» Source material
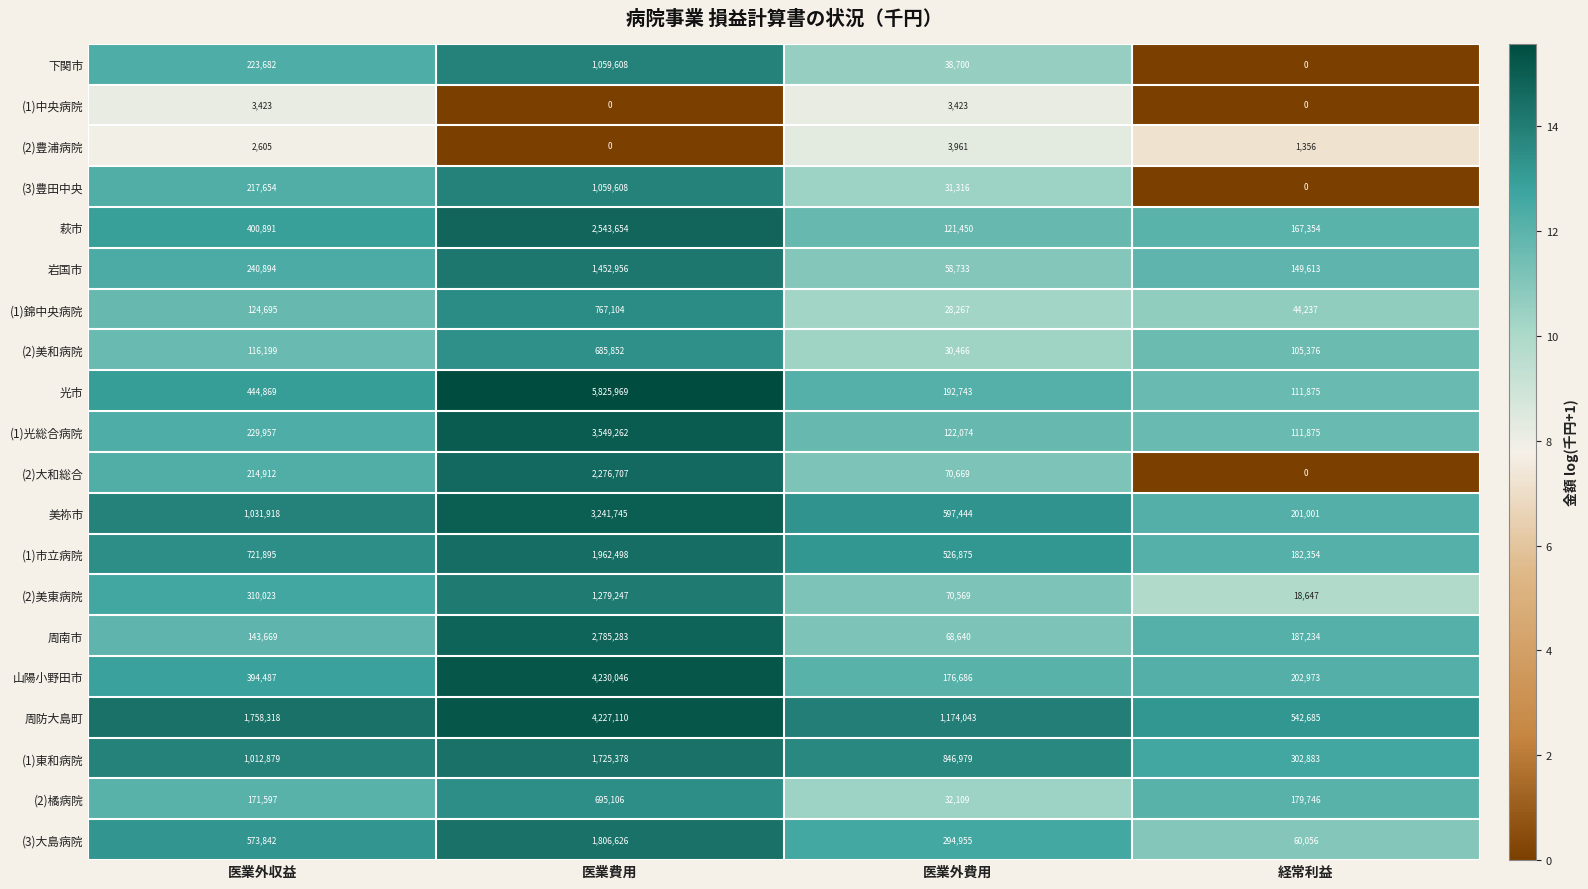

How many series are shown in this chart?

20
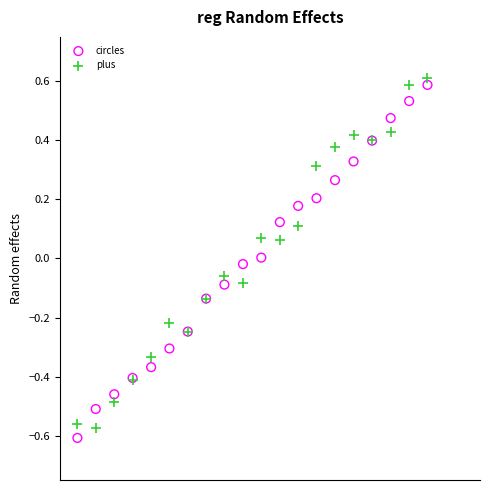

What is the X range (max minus min) for the scatter plot?

1.0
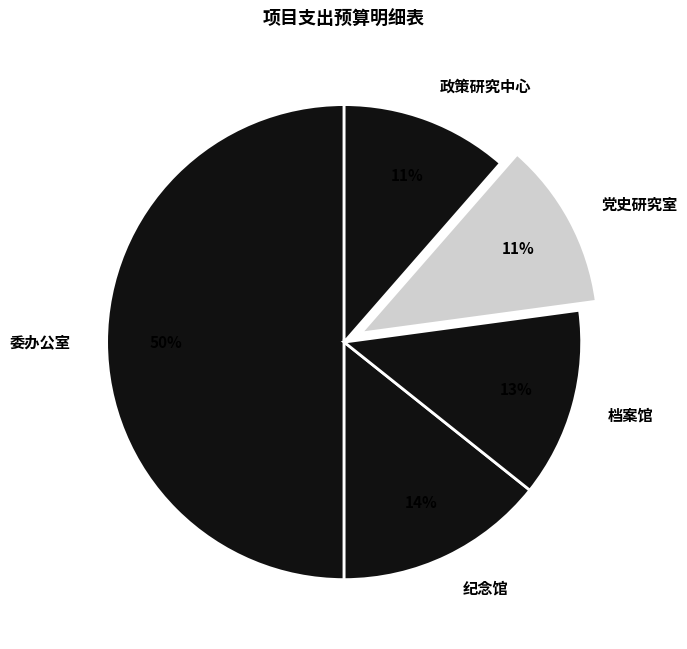

What percentage is the 党史研究室 slice, to the nearest percent?

11%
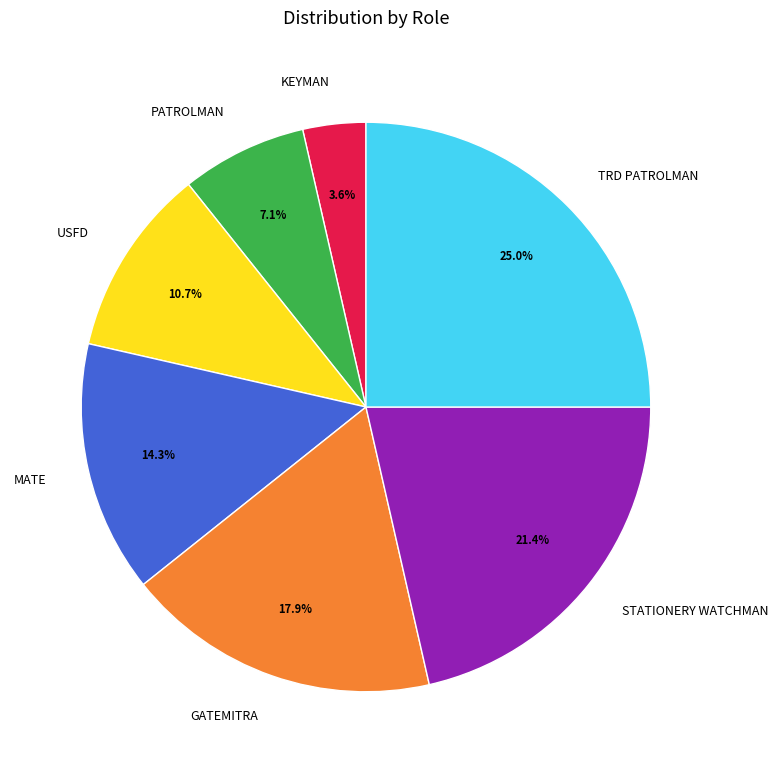

To the nearest percent, what portion does USFD represent?

11%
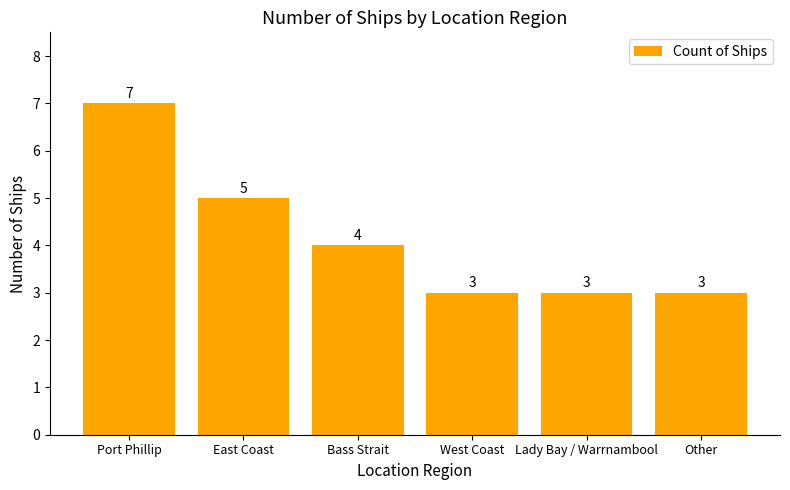

What is the change in value from East Coast to West Coast?

-2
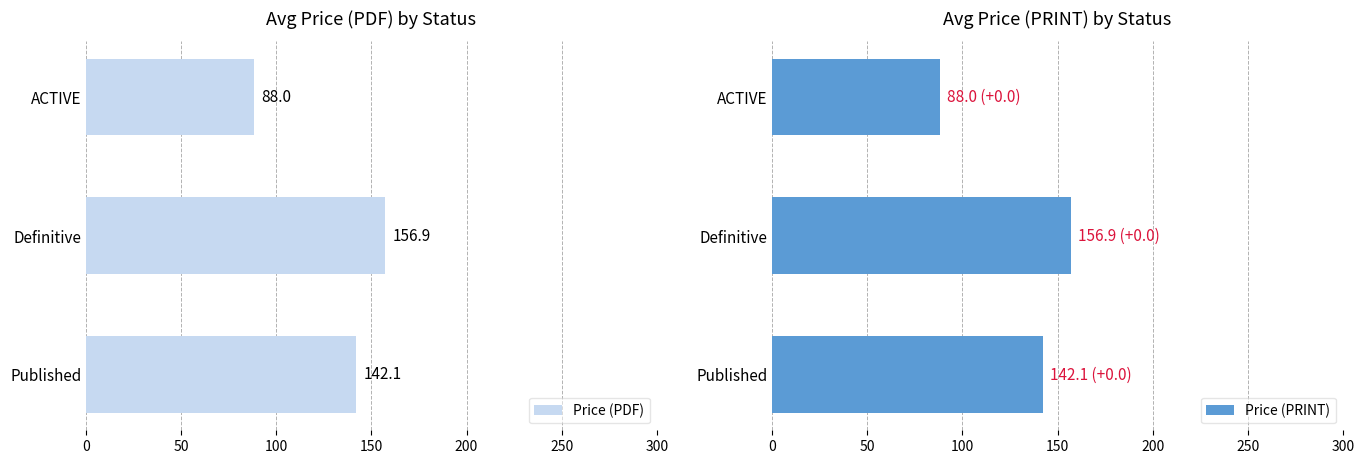

How many series are shown in this chart?

2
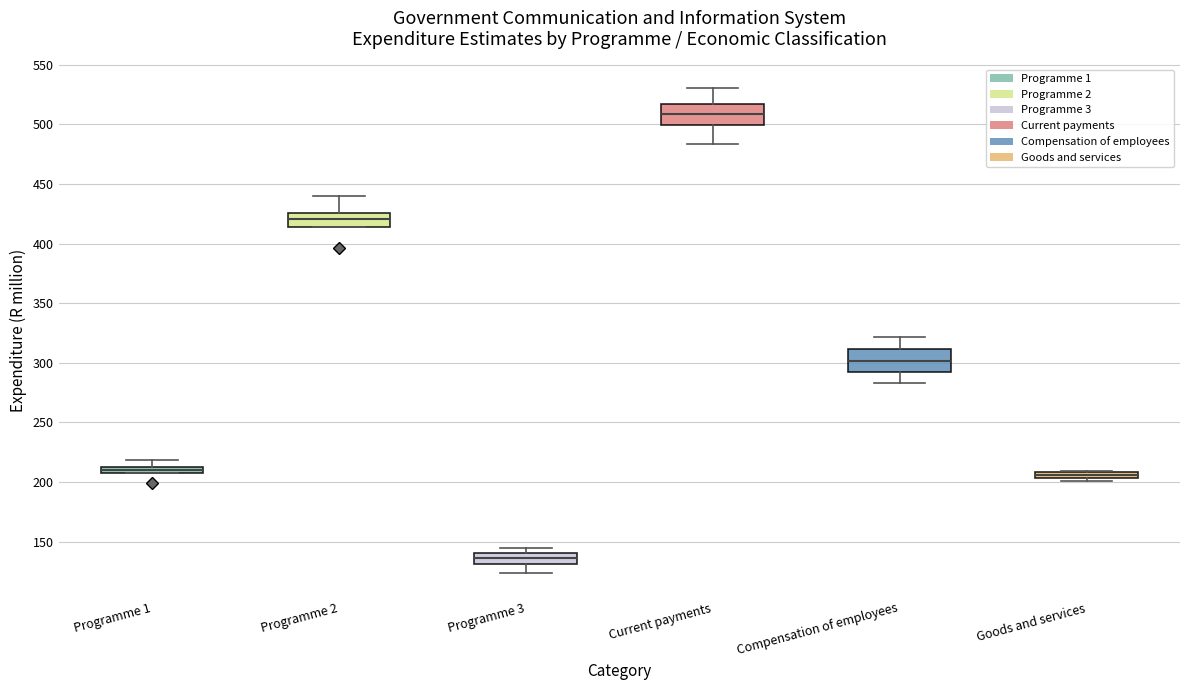

Where is the lower edge of the box for Goods and services on the y-axis? The values are not printed on the chart, so give them approximately, as read against the axis.

205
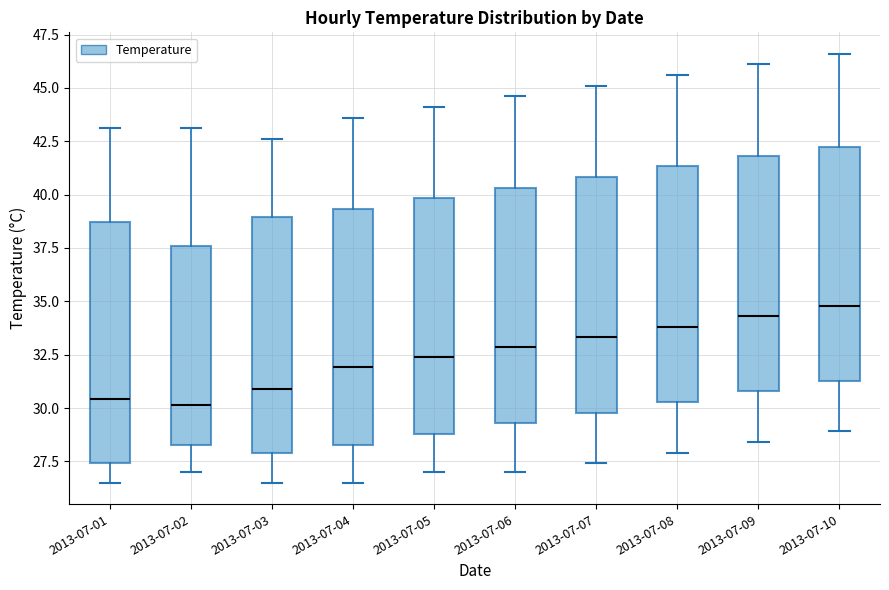

Where does the lower whisker of the box for 2013-07-03 end on the y-axis? The values are not printed on the chart, so give them approximately, as read against the axis.

26.5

» Aim of the exercise
Copy all the records above again, changing "y-axis" to "vertical axis" and leaving everything else as it is. Leave out the pictures.

» Task solution
How many series are shown in this chart?

20

What is the X range (max minus min) for the scatter plot?

1.0

What percentage is the 党史研究室 slice, to the nearest percent?

11%

To the nearest percent, what portion does USFD represent?

11%

What is the change in value from East Coast to West Coast?

-2

How many series are shown in this chart?

2

Where is the lower edge of the box for Goods and services on the vertical axis? The values are not printed on the chart, so give them approximately, as read against the axis.

205

Where does the lower whisker of the box for 2013-07-03 end on the vertical axis? The values are not printed on the chart, so give them approximately, as read against the axis.

26.5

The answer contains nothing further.